A Big Pill for Healthcare to Swallow

Published on
by
The Boston Globe

A Big Pill for Healthcare to Swallow

by
Laura MacCleery and Zachary Proulx

President-Elect Obama has promised a system of universal healthcare, but enacting one will be far more difficult than it should be. Even with change coming to America, drug companies and other high-spending special interests will keep buying their way onto Capitol Hill if other things don't change first.

The drug companies have mastered the art of purchasing favorable results. In the same election cycle that brought record presidential fund-raising from grassroots donors, the pharmaceutical industry contributed over $22 million to members of Congress. It hedged contributions evenly between the Republican and Democratic parties for the first time in nearly 20 years. Pfizer, a longtime donor to the GOP, is now doling out 51 percent of its campaign contributions to Democratic candidates.

Massachusetts's Department of Public Health has recently proposed regulations to address the influence of drug companies by limiting their payments and gifts to doctors. As critics note, however, the proposal would exempt disclosure of payments to doctors for research and related activities - a stipulation the drug industry lobbied for - which could leave open windows for more foul play.

An investigation launched last year by Republican Senator Charles Grassley of Iowa found government-funded physicians at universities like Harvard and Emory have frequently failed to disclose consulting receipts, stock holdings, and other conflicts-of-interest with drug makers as they research and discuss products. Grassley's investigators found that the former director of the National Institute of Mental Health, Dr. Frederick Goodwin, had failed to disclose at least $1.3 million in income from marketing lectures for drug companies while advocating for their products on his NPR program "The Infinite Mind."

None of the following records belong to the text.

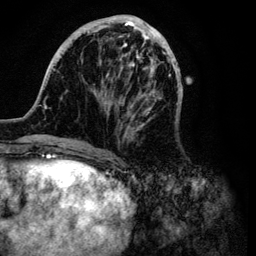
Breast MRI (dynamic contrast-enhanced), one axial slice; position 34 of 134 along the scan axis; cropped to one breast; dynamic contrast-enhanced series, time point 2 of 6 at this slice position (early post-contrast); 3 T; TE 4.2 ms, TR 7.9 ms; 1.2 mm slice thickness; 256 × 256 image matrix, field of view 170 × 170 mm. Female patient.
Annotated regions visible in this slice (semi-automatically segmented with operator editing):
- enhancing-tissue mask used for the functional tumour volume (all voxels passing the contrast-enhancement thresholds inside the analysis volume; usually the tumour): bounding box [x1, y1, x2, y2] px = [33, 15, 183, 149]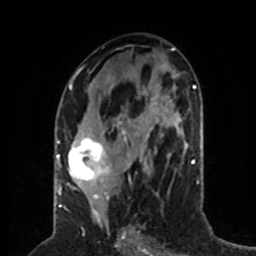
Breast MRI (dynamic contrast-enhanced), one axial slice. Slice 34 of 80 in the series (ordered by position). Cropped to one breast. Dynamic contrast-enhanced series, time point 2 of 8 at this slice position (early post-contrast). 1.5 T. TE 4.2 ms, TR 7 ms. 2 mm slice thickness. 256 × 256 image matrix, field of view 170 × 170 mm. Female patient.
Outlined on this slice (semi-automatic segmentation, software-assisted and operator-edited):
- enhancing-tissue mask used for the functional tumour volume (all voxels passing the contrast-enhancement thresholds inside the analysis volume; usually the tumour): box from (x=59, y=73) to (x=130, y=197) px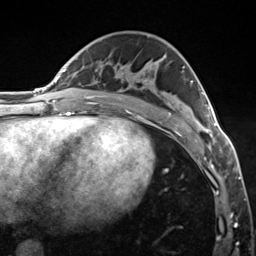
Breast MRI (dynamic contrast-enhanced), one axial slice; slice 75 of 124 in the series (ordered by position); cropped to one breast; dynamic contrast-enhanced series, time point 2 of 7 at this slice position (early post-contrast); 3 T; TE 1.8 ms, TR 4.7 ms; 1.3 mm slice thickness; 256 × 256 image matrix. Female patient.
Structures marked on this image (semi-automatic segmentation, software-assisted and operator-edited):
- enhancing-tissue mask used for the functional tumour volume (all voxels passing the contrast-enhancement thresholds inside the analysis volume; usually the tumour): bounding box [x1, y1, x2, y2] px = [191, 80, 222, 150]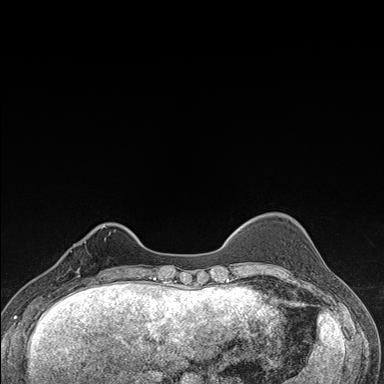
Breast MRI (dynamic contrast-enhanced), one axial slice; slice 36 of 176 in the series (ordered by position); dynamic contrast-enhanced series, time point 2 of 7 at this slice position (early post-contrast); 1.5 T; TE 1.5 ms, TR 4.2 ms; 1.1 mm slice thickness; 384 × 384 image matrix, field of view 310 × 310 mm. Female patient.
Outlined on this slice (semi-automatically segmented with operator editing):
- enhancing-tissue mask used for the functional tumour volume (all voxels passing the contrast-enhancement thresholds inside the analysis volume; usually the tumour): bounding box [x1, y1, x2, y2] px = [57, 238, 106, 287]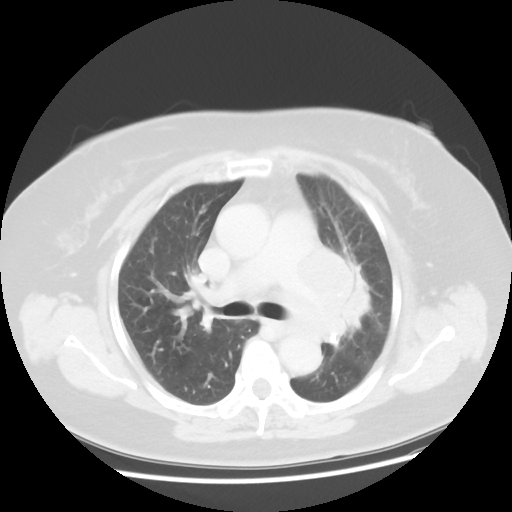
Chest CT, one axial slice; position 29 of 49 along the scan axis; lung window (W 1500 / L -600 HU); 5 mm slice thickness; 512 × 512 image matrix. Female patient, age 58 years. From the clinical record (not read from this slice): clinical TNM (as recorded): T4 N3 M0.
Outlined on this slice (rectangle marked by the reading radiologist):
- lung tumour (recorded histology: small cell carcinoma): bounding box <278,233,395,358> (left, top, right, bottom; pixels)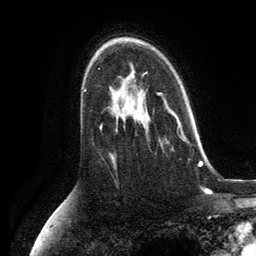
Breast MRI, one axial slice. Slice 84 of 134 in the series (ordered by position). Cropped to one breast. Dynamic contrast-enhanced series, time point 2 of 6 at this slice position (early post-contrast). 3 T. TE 2.8 ms, TR 7.3 ms. 1.2 mm slice thickness. 256 × 256 image matrix, field of view 180 × 180 mm. Female patient.
Structures marked on this image (semi-automatic segmentation, software-assisted and operator-edited):
- enhancing-tissue mask used for the functional tumour volume (all voxels passing the contrast-enhancement thresholds inside the analysis volume; usually the tumour): bounding box [x1, y1, x2, y2] px = [141, 102, 190, 146]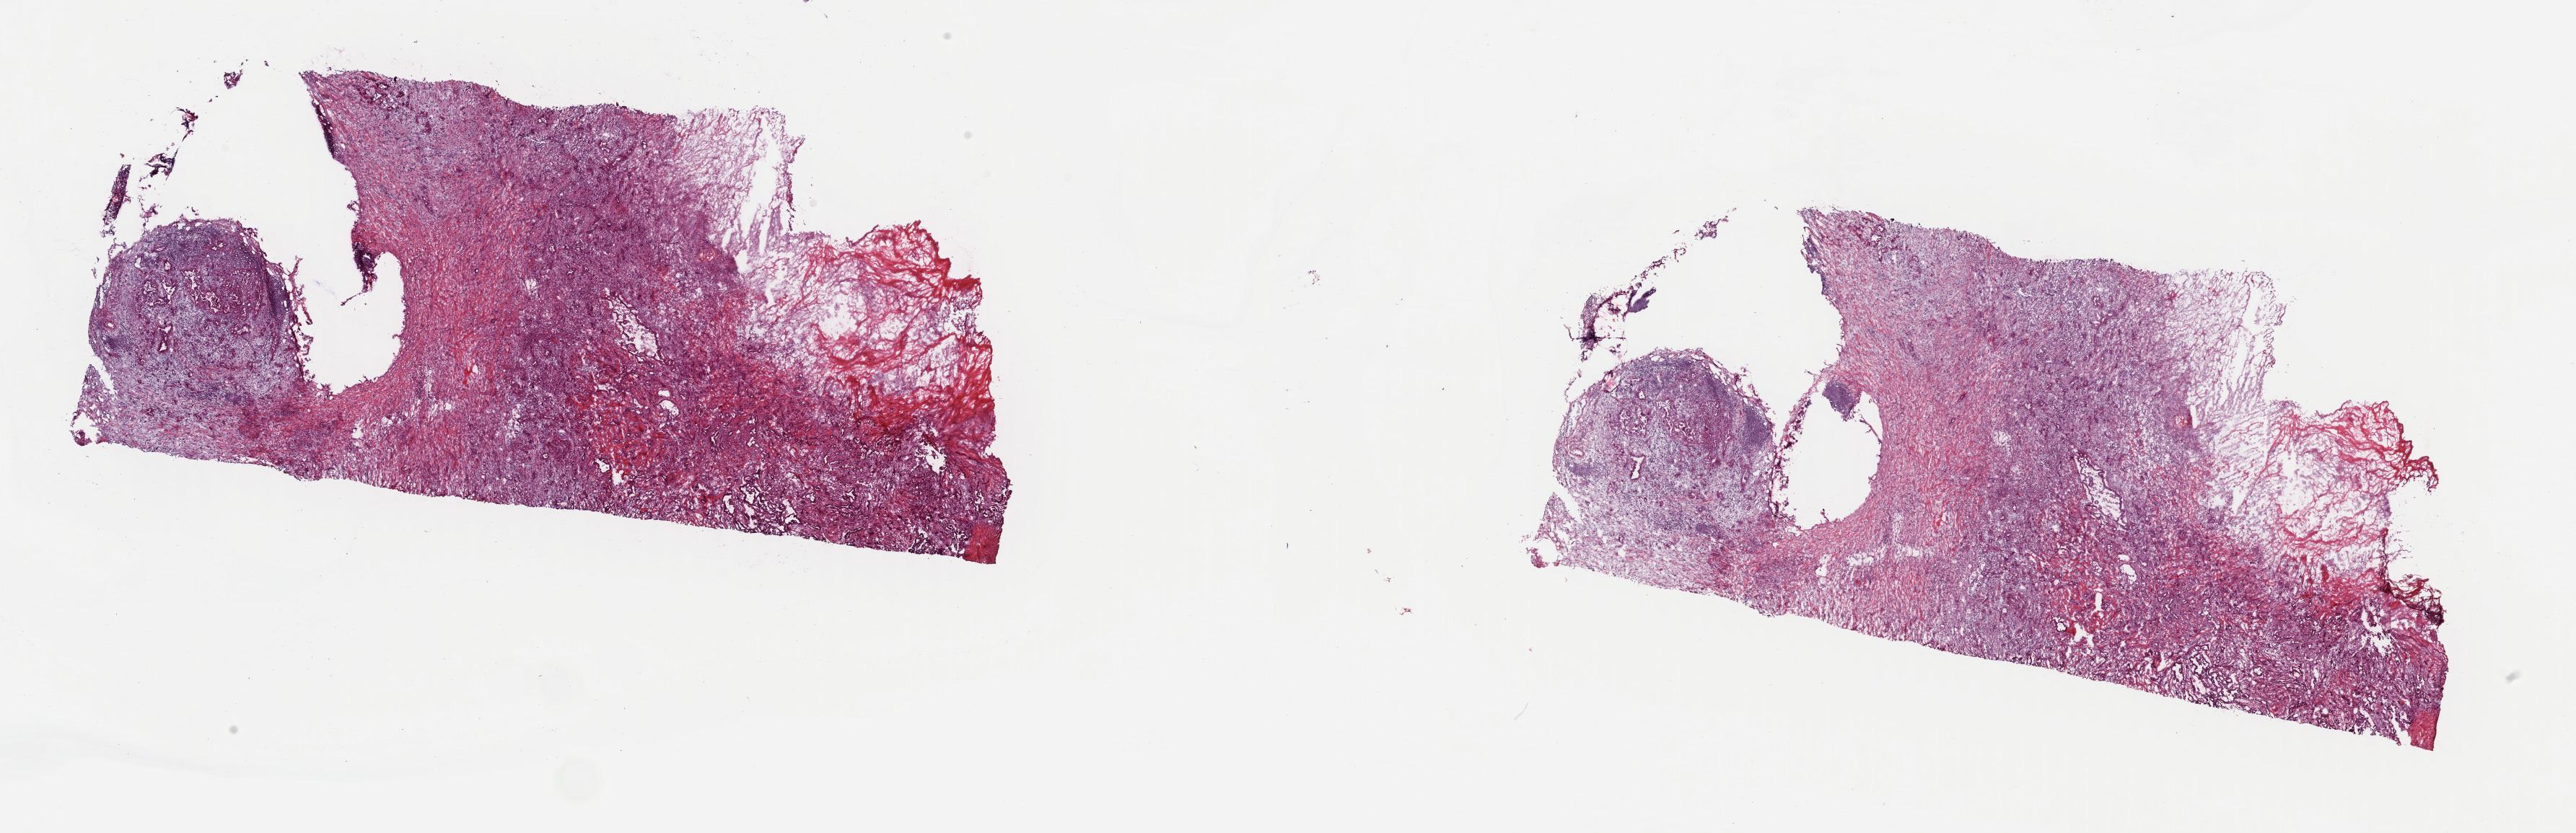
Digitized Hematoxylin and eosin (H&E) stained tissue section (whole slide) — whole scanned area (about 28.2 x 9.1 mm, slide scanned at 40x) shown as a low-resolution overview, frozen section, sample: primary tumour, pancreas. Female, age 64 years at initial diagnosis. Histologic grade: G3 (poorly differentiated). Composition of this section per pathologist review: tumour cells 30%, tumour nuclei 60%, normal cells 0%, stromal cells 55%, necrosis 15%. Inflammatory infiltration, as recorded: lymphocyte infiltration 12%, monocyte infiltration 1%, neutrophil infiltration 3%.
Pathologic diagnosis: Infiltrating duct carcinoma, NOS (head of pancreas). AJCC pathologic stage: IIB (7th edition).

Medical journals have been similarly affected. A British Medical Journal article from 2003 reviewed 30 studies published in journals and found that a "[s]ystematic bias favors products which are made by the company funding the research," and the pharmaceutical company Wyeth was just exposed for paying ghostwriters to publish journal articles.

Whatever shape Massachusetts's regulations take, national healthcare reform has still a bigger pill to swallow, for drug makers also invest, systemically and opportunistically, in politicians. Healthcare PACs do too - they increased donations to Democrats in the latest election cycle by more than 50 percent compared with 2006, according to Congressional Quarterly.

So long as lawmakers need contributions to get reelected, the drug lobby and other special interests will give them, and expect a return on their investment. The only way out of this endless cycle is to dismantle the access-for-favors system and take a different approach to campaign finance.

Public financing of elections would provide a solution, by supplanting private campaign donations with public money and giving lawmakers a shot at legislating beyond the shadow of their donors.

In Maine, for example, state legislators attribute the success of a 2003 healthcare reform effort to public financing. In Arizona, Governor Janet Napolitano, who received public funding for her 2002 and 2006 gubernatorial campaigns, credits public financing with allowing her to offer prescription drug discounts to seniors and the disabled on her first day in office - a program expanded to all Arizonans in 2006.

Just as doctors are courted by drug makers, we have to stop pretending that public officials are immune to the enticements of financial incentives. Our politicians may come to Washington to make change, but they cannot in the current system. Public funding of elections would stop the game of "let's pretend" and allow members of Congress to be both interested in their own political survival and public-spirited.

Kudos to Massachusetts for pursuing what it says will be the strictest law in the country on gifts to doctors and disclosure requirements. Perhaps now it's time we take a page from the pharmaceutical companies' playbook and give elected officials financial incentives that will let them truly serve the public. A public funding system for members of Congress may be the best shot at making real the changes we've been promised.

Laura MacCleery is deputy director of the Democracy Program at the Brennan Center for Justice at NYU School of Law. Zachary Proulx is a research associate at the Brennan Center.